“’Tis the time’s plague when madmen lead the blind”
Though no spring chicken myself, I’m not quite the right age to be truly excited about Oscar winning actress-turned politician-turned actress again Glenda Jackson’s return to the stage. I was more intrigued than truly excited when she was announced in the title role of Deborah Warner’s King Lear for the Old Vic for though I’m well aware of who she is, her film and TV credits never broke through into what I was watching either back then or since. (Feel free to recommend her must-see performances – I’ll add them to the list of things I’ll get round to watching one day.)
But I’m always here for casting decisions that shake the established order somewhat and with Celia Imrie, Jane Horrocks and Rhys Ifans in the cast too, there was no chance I wouldn’t go see this. Full disclosure though, I went to the final £10 preview so treat this review how you will. For it is simultaneously an effortful and frustratingly vague production that never truly convinces of the attempted scope of its artistic vision. Fortunately, this often-times ephemeral and occasionally perplexing Lear is anchored by a striking performance from Jackson.

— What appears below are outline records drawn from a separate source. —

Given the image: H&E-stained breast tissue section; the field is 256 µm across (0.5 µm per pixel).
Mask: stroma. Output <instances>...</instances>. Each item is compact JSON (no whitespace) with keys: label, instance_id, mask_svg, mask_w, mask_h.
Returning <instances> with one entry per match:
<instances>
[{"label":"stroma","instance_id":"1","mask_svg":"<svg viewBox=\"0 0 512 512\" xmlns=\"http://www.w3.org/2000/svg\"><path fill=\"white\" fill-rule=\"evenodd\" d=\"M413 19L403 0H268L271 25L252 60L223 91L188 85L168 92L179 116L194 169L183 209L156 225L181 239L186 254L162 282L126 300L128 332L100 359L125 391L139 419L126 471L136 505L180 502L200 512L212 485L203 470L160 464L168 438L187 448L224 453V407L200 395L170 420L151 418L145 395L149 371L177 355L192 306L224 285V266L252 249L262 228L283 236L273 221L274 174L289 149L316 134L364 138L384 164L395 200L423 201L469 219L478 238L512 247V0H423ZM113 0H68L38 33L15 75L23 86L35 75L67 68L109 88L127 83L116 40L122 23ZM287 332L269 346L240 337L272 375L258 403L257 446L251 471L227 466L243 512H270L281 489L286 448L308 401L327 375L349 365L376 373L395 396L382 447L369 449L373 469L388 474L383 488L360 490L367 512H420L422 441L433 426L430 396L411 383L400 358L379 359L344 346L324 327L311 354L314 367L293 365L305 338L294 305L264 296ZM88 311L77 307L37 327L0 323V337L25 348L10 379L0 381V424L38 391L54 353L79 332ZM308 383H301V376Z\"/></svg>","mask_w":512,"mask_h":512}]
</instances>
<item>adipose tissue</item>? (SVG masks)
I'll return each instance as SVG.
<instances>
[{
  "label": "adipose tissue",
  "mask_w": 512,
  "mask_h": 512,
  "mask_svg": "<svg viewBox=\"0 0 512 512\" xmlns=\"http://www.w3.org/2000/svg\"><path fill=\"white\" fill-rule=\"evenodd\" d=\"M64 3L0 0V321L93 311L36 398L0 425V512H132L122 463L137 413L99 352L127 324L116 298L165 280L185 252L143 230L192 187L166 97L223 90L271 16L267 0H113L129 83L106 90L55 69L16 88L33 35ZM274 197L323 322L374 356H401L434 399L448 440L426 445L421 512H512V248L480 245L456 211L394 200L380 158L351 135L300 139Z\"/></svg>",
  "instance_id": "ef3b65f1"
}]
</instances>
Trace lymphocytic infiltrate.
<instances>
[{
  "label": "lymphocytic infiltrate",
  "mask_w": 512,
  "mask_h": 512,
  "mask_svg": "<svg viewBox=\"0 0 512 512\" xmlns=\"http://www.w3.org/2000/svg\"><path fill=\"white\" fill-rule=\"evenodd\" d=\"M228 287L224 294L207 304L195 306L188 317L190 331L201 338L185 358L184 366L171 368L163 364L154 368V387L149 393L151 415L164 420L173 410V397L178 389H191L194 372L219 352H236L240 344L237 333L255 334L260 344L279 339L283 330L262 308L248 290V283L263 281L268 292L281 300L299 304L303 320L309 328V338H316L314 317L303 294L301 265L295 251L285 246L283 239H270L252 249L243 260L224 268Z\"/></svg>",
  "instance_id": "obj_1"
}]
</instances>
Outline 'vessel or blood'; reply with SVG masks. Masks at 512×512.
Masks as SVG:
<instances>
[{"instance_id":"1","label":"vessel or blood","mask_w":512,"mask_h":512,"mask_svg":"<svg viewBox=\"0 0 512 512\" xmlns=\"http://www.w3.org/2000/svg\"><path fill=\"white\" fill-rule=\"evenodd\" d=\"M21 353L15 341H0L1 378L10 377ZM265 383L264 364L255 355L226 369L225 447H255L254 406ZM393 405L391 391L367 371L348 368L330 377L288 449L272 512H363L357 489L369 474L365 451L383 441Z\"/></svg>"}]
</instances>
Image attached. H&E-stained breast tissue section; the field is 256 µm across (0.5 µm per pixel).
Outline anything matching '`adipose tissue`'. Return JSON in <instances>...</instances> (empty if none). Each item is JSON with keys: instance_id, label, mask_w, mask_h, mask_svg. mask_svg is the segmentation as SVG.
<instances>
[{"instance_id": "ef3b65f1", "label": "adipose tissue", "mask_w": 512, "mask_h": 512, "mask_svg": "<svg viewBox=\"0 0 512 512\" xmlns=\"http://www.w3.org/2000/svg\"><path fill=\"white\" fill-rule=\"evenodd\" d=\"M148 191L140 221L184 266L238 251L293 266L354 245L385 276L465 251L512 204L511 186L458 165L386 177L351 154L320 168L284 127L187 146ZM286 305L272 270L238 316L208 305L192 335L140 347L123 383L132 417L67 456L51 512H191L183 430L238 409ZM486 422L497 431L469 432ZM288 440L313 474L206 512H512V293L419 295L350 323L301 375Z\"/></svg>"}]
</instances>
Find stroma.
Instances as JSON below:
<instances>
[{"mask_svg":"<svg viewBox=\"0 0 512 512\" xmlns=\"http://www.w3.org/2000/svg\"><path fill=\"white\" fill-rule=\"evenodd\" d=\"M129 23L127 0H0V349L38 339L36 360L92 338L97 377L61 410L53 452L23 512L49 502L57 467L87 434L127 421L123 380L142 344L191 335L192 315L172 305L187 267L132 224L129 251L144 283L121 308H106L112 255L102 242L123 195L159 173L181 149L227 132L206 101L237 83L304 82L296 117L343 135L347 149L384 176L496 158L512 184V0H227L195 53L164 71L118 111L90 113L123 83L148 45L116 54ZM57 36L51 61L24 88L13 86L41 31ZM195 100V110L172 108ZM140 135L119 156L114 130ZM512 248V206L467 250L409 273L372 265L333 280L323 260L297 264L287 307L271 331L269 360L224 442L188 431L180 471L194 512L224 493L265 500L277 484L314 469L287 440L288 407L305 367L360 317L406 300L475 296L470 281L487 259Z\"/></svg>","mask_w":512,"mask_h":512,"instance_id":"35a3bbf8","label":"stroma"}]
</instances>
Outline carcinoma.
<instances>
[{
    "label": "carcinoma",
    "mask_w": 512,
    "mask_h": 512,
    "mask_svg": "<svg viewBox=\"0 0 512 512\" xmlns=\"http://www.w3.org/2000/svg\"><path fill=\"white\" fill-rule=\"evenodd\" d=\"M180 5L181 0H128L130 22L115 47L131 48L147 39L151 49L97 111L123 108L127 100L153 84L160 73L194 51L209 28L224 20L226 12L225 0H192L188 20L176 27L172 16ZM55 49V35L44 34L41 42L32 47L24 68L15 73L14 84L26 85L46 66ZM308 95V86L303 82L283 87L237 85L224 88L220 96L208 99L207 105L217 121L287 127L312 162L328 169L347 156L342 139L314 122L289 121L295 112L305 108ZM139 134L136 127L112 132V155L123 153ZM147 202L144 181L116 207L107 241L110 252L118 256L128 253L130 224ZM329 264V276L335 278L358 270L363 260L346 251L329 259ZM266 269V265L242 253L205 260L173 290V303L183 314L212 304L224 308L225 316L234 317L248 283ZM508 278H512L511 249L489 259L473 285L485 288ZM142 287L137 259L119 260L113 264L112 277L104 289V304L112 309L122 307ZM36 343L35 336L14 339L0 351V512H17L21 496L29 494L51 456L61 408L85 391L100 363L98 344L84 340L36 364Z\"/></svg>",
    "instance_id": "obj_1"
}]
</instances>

She’s ferociously intense from the outset and even as vulnerabilities are layered in, there’s an elemental force about her that is just thrilling to watch. It’s an exciting thought indeed that this might herald further stage work from her as the long-dormant acting muscle is stretched to reveal such strength. Around her though, it’s hard not to feel a little disappointed at characterisations that don’t feel any fully fleshed-out and thought-through.
From Simon Manyonda’s Edmund and Harry Melling’s Edgar both dropping trou (the family that moons together…) to Imrie’s Goneril and Horrocks’ Regan and their overcooked villainy (oh no they’re not…), Warner’s production lacks the considered specificity to elevate the work being put in. It’s long, and crucially it feels it too, in the bright white space of Warner and Jean Kalman’s set design, and too often you’re left questioning the decisions made – Edmund is skipping because…
There are moments that cohere beautifully – the final sequences are truly moving and I enjoyed Morfydd Clark’s Cordelia and even Ifans’ extravagances as a very modern Fool. But for all the revelatory splendour of Jackson’s performance, this Lear is undoubtedly hard work and a reminder that, in all honesty, I’m not the biggest fan of this play at all.